La «stratégie biodiversité Suisse» est une tentative de développer des objectifs écologiques qui ont d’ores et déjà été atteints à un haut niveau. En outre, la forêt ne doit pas servir de compensation à l’ensemble des déficits suisses en biodiversité.

Remplacement des projets de réserves naturelles démesurées par l'exploitation de la forêt respectueuse du climat

Avec la motion 10.3124 «Remplacement des projets de réserves naturelles démesurées par l'exploitation de la forêt respectueuse du climat» de la Conseillère nationale Sylvia Flückiger-Bäni du 16 mars 2010, qui a été acceptée, les consommateurs de bois brut ont déjà exprimé leurs préoccupations concernant la raréfaction des surfaces forestières encore exploitées. 

Conformément à l’Inventaire forestier national 3, la part des surfaces forestières qui n’ont pas été exploitées depuis plus de 50 ans (et qui remplissent ainsi les critères d’une réserve forestière) représente 18.35% des surfaces forestières productives de Suisse. Sans compter les surfaces forestières inaccessibles et les réserves forestières.

«Remplacement des projets de réserves naturelles démesurées par l'exploitation de la forêt respectueuse du climat»

Viser une hausse des volumes de bois récoltés

Le potentiel d’exploitation du bois de la forêt suisse n’est actuellement de loin pas épuisé. Au vu des réserves de bois actuellement élevées, ces prochaines années, on pourrait et on devrait exploiter nettement plus de bois qu’il n’en pousse. Les enquêtes menées par l’OFEV le confirment:

  • Même sans réduire les réserves, on peut exploiter 3,4 mio m3 de grumes résineuses par année pendant les 20 prochaines années, et même 4,4 mio m3 si l’on procède à la réduction du volume de bois sur pied qui est exigée et raisonnable. 
  • En comparaison avec l’exploitation effective actuelle (2.6 mio m3), des hausses de 30 à 70 pourcents sont possibles et adéquates.

Adhésion à l’utilisation en cascade

La Task Force soutient l’objectif de l’utilisation en cascade du bois, qui prévoit une utilisation énergétique de la matière première après son utilisation préalable en tant que matériau de construction, cela à la fin du cycle de vie du produit.

Malgré tout, la valorisation énergétique directe est au premier plan surtout pour les feuillus.
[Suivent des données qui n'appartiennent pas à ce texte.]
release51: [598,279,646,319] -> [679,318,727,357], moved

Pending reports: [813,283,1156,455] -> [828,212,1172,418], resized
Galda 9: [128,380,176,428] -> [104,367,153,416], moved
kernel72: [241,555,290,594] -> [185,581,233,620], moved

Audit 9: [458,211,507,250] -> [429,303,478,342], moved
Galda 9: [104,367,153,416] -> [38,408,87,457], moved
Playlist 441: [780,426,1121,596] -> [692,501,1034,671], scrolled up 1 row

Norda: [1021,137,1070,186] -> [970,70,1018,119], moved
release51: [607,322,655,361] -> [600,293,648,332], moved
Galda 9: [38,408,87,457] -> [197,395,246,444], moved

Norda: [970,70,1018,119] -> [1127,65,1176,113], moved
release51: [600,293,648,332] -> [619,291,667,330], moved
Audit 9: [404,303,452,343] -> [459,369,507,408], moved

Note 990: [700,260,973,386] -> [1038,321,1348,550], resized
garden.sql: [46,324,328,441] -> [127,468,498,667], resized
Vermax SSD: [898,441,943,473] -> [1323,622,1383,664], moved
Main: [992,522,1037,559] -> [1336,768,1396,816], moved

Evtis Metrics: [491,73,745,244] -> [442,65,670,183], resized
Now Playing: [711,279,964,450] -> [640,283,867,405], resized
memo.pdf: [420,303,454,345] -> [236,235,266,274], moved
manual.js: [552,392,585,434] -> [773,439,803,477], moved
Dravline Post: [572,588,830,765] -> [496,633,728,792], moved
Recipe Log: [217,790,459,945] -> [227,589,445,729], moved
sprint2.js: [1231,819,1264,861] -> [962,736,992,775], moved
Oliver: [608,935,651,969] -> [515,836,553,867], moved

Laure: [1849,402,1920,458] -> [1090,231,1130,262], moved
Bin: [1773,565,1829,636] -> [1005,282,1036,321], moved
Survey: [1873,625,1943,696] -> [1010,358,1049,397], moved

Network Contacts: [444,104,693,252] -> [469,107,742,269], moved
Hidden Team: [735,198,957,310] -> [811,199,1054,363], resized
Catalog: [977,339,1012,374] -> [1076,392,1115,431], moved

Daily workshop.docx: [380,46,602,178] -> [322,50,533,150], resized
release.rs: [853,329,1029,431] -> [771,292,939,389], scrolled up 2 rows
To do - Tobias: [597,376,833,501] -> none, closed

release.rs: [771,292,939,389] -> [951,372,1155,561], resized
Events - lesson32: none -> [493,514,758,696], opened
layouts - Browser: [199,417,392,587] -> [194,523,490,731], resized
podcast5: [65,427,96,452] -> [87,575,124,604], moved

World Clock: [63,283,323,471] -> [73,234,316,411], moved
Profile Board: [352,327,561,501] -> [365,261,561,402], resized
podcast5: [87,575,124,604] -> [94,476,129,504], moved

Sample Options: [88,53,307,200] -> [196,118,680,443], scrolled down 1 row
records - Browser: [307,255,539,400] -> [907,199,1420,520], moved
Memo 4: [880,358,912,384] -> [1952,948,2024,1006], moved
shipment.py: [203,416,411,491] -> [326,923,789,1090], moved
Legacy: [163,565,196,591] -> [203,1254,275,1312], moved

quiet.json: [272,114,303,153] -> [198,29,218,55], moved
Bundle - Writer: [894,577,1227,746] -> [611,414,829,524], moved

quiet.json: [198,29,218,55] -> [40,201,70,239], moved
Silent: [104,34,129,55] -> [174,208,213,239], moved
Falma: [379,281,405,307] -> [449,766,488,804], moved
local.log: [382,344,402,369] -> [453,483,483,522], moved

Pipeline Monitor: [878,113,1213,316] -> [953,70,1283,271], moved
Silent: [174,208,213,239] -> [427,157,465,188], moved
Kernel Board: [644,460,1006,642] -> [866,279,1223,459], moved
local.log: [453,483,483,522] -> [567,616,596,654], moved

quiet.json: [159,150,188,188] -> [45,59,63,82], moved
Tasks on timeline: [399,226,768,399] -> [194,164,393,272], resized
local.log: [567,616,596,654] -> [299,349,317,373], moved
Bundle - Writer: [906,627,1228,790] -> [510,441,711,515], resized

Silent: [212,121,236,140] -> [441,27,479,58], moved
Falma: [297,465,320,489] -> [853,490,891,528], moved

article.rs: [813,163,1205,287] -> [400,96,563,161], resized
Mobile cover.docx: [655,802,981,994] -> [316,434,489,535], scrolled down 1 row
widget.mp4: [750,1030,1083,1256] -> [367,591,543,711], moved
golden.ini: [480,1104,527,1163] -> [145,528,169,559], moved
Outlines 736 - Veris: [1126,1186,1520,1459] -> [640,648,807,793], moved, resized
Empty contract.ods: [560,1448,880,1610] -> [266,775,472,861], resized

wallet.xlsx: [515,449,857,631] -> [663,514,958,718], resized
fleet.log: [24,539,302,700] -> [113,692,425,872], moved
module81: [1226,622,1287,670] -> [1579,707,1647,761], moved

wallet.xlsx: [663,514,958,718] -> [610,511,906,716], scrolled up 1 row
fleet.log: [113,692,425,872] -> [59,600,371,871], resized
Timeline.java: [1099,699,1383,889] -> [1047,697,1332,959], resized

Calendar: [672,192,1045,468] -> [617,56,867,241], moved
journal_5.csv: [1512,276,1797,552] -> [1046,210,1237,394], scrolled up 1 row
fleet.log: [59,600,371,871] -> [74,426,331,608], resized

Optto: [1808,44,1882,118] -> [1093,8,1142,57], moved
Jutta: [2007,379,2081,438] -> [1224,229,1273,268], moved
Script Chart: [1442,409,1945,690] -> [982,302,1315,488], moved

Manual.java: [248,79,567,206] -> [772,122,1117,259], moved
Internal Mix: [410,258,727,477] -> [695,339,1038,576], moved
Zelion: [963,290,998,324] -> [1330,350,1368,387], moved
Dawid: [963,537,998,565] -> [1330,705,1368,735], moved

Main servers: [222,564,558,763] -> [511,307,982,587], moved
Les raisons à cela sont à voir autant dans les formes défavorables des arbres que dans le manque de débouchés pour l’écoulement de la matière. C’est pourquoi dans ce domaine, la concurrence entre l’utilisation matérielle et l’utilisation énergétique (en partie subventionnée) reste limitée.

Les avantages écologiques d’utiliser du bois

Les maisons modernes en bois n’ont plus rien à voir avec des chalets rustiques.

Dans la mesure où le bois est mis en oeuvre en tant que matériau de construction et ensuite valorisé énergétiquement (utilisation en cascade), on économise 1'300 kg d’émissions de CO2 par m3. Par contre, si on laisse le bois en forêt, cet effet n’est pas obtenu.

Le bilan en CO2 des produits du bois est extrêmement positif, parce que:

  • lors de l’accroissement de la masse de bois, la forêt soustrait du CO2 à l’atmosphère et stocke du carbone; 
  • le stockage du carbone dans les produits du bois dure des années voire même des décenies; 
  • les produits en bois sont utilisés à la place de matériaux moins écologiques; 
  • à la fin de leur utilisation matérielle, les produits en bois peuvent être valorisés énergétiquement et en plus, de façon neutre en CO2.

Sans une exploitation du bois économiquement motivée, une utilisation écologique de la matière première n’est toutefois pas non plus possible.